The issue has come to a head in light of the distribution of the contaminated blood-thinner heparin out of a Chinese facility that had escaped FDA inspection.

The report, delivered to Congress by Marcia Cross, GAO director of health care, estimated that the FDA would need to spend between $67 million and $71 million annually in order to reach the minimum requirement of biennially inspecting the 3,249 foreign drug establishments identified by the FDA.

And those are conservative estimates, Cross noted—there may be more manufacturers that should be inspected than the FDA currently has on its roll call. Where the FDA’s Drug Registration and Listing System lists more than 3,000 foreign establishments as registered with the FDA in fiscal year 2007, FDA’s Operational Administrative System for Import Support system has indicated that about 6,800 foreign establishments actually offered drugs for entry into the U.S. last year.

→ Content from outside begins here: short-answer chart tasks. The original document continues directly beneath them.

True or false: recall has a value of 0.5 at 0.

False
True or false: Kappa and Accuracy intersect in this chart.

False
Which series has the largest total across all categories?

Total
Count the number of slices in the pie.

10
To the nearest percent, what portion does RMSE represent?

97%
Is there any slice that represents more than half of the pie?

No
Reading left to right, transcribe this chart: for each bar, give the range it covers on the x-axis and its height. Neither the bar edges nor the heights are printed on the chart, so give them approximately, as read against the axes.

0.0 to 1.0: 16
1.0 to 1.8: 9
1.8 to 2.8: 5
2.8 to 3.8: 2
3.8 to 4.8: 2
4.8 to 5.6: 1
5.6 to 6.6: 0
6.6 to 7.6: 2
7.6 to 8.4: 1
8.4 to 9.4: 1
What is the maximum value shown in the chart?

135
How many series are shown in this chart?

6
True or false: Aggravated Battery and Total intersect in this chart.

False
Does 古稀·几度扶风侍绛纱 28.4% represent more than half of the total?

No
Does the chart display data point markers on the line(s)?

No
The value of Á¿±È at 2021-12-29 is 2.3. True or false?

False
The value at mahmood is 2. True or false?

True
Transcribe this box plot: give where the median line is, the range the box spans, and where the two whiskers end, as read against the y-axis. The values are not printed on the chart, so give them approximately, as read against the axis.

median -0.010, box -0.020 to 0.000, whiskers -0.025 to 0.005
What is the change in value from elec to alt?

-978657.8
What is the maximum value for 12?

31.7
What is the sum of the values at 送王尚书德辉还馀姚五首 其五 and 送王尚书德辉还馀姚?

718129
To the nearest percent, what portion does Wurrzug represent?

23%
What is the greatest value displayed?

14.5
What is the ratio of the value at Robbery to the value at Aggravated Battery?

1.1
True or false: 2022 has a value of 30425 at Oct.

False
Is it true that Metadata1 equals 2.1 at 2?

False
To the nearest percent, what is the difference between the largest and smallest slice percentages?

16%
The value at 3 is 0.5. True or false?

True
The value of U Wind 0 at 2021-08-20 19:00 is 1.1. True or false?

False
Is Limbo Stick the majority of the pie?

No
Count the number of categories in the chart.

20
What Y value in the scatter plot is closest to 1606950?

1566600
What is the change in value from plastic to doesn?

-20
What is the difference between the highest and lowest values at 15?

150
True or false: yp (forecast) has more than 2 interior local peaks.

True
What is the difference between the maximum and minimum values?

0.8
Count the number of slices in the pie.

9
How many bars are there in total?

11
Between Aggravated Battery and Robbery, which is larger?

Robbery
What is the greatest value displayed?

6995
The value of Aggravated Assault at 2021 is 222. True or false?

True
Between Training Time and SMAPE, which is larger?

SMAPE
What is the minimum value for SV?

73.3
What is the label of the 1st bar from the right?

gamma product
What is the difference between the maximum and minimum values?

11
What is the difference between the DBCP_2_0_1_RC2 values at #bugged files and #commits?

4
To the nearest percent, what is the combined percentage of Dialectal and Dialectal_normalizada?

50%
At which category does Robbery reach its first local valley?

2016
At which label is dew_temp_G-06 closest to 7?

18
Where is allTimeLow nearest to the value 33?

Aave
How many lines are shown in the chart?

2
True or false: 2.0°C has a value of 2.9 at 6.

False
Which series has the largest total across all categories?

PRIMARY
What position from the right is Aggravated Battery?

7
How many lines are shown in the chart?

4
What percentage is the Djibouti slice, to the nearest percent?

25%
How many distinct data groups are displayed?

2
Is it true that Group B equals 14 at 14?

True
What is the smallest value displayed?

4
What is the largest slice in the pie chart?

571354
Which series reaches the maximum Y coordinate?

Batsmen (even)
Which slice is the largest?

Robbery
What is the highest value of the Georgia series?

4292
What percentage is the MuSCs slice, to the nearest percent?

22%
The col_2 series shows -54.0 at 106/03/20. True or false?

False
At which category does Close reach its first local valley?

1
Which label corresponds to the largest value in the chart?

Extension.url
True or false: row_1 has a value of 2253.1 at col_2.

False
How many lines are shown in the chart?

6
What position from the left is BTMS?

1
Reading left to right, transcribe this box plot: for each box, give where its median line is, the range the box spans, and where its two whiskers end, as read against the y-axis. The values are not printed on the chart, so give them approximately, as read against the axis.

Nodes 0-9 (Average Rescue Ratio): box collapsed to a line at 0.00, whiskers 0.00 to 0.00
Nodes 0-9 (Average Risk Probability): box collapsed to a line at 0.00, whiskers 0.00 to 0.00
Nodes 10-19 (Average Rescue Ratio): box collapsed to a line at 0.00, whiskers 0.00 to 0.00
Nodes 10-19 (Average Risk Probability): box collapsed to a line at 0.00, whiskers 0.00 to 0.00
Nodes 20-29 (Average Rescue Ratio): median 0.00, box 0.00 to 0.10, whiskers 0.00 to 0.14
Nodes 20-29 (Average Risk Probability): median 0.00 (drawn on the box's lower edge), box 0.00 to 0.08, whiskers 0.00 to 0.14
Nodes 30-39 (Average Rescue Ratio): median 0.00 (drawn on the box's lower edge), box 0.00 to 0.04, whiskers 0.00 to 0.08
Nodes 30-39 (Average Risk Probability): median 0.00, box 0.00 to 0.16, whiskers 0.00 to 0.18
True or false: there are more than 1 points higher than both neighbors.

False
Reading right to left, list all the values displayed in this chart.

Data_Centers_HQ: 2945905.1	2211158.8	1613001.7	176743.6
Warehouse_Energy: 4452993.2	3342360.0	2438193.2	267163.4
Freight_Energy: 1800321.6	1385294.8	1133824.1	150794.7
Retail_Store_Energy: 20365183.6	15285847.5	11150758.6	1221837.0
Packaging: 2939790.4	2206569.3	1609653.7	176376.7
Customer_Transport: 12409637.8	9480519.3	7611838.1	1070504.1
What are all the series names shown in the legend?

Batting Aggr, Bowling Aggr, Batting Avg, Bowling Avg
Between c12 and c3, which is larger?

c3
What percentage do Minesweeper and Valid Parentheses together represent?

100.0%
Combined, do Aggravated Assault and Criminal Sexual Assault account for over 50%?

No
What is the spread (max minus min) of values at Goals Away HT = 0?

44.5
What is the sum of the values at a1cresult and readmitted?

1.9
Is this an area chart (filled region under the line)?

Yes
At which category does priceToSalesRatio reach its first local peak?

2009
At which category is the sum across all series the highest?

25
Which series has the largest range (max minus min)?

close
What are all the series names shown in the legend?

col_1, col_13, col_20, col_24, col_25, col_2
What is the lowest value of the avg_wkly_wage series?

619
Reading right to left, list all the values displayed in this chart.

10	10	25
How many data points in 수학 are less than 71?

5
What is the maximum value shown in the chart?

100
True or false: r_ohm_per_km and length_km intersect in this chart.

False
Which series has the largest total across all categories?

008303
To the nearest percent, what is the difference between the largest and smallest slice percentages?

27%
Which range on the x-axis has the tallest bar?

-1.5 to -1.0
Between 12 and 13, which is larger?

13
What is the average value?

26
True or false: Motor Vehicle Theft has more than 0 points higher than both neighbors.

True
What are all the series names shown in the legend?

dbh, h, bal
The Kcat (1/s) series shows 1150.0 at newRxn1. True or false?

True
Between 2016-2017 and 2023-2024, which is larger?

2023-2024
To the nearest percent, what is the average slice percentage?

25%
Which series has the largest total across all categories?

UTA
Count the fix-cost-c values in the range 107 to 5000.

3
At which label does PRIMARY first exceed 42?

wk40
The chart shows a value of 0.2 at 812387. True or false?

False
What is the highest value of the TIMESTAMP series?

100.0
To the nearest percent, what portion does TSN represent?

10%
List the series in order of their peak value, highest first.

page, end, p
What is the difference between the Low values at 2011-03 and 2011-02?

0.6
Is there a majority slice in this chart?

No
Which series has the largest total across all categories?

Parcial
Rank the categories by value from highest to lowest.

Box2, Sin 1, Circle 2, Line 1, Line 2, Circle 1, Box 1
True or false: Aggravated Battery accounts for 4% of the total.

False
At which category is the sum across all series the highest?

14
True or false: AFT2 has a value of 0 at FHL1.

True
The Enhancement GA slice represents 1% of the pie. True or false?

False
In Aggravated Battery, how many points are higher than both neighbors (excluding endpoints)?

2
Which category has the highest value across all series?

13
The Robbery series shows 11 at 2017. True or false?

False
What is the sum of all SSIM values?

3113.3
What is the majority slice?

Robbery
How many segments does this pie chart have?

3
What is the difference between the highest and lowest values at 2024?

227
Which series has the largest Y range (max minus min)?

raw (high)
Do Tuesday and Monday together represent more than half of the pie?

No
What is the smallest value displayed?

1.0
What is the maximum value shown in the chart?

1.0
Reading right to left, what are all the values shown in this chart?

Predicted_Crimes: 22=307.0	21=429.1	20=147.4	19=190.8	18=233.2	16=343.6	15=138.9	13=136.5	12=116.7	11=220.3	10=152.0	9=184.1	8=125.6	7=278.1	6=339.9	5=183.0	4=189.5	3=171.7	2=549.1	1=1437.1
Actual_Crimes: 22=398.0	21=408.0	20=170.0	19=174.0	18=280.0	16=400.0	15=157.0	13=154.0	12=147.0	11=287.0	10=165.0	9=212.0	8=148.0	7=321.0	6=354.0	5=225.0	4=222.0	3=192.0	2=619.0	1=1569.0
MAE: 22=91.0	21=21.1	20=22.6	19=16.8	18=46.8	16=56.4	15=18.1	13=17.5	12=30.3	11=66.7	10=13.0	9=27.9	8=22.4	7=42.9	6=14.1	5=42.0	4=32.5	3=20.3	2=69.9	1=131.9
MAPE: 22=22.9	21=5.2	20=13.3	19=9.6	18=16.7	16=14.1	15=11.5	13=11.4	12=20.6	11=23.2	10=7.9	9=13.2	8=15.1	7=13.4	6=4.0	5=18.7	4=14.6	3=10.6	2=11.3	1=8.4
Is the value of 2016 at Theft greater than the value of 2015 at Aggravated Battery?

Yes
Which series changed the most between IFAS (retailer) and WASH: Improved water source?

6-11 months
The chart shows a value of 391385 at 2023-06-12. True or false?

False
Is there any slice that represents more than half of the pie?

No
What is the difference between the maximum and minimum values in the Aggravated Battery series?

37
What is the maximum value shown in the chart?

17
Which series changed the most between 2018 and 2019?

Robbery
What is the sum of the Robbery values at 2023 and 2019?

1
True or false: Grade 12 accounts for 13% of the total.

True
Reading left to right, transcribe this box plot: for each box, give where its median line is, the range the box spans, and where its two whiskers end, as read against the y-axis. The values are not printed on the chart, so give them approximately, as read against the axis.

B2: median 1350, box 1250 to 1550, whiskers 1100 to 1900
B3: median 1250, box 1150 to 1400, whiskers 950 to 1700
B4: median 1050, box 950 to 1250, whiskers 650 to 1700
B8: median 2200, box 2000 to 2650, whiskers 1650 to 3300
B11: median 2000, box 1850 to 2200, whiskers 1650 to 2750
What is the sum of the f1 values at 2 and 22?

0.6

With each inspection costing the government more than $41,000, that would effectively double the FDA’s minimum requirements necessary to inspect each facility every two years—to almost $145 million—if the OASIS figures were used instead of the DRLS. “FDA’s databases do not provide an accurate count of foreign establishments subject to inspection,” commented Cross during a Congressional hearing.

Under current budgetary constraints, data from the FDA suggested that the agency may inspect approximately 8 percent of foreign establishments in a given year. “At this rate, it would take FDA more than 13 years to inspect each foreign establishment once, assuming that no additional establishments require inspection,” Cross said.

The GAO report seems to support critics of FDA’s chronic underfunding—President George Bush’s fiscal 2009 budget allotted $2.4 billion to the FDA, an in increase of 5.7 percent. (see Drug Store News March 3 cover story).

And it’s an issue that commissioner Andrew von Eschenbach has publicly stated could possibly place the FDA mission—protecting America’s food and drug supply—in danger of not being executed effectively. (see related Drug Store News March 17 cover story).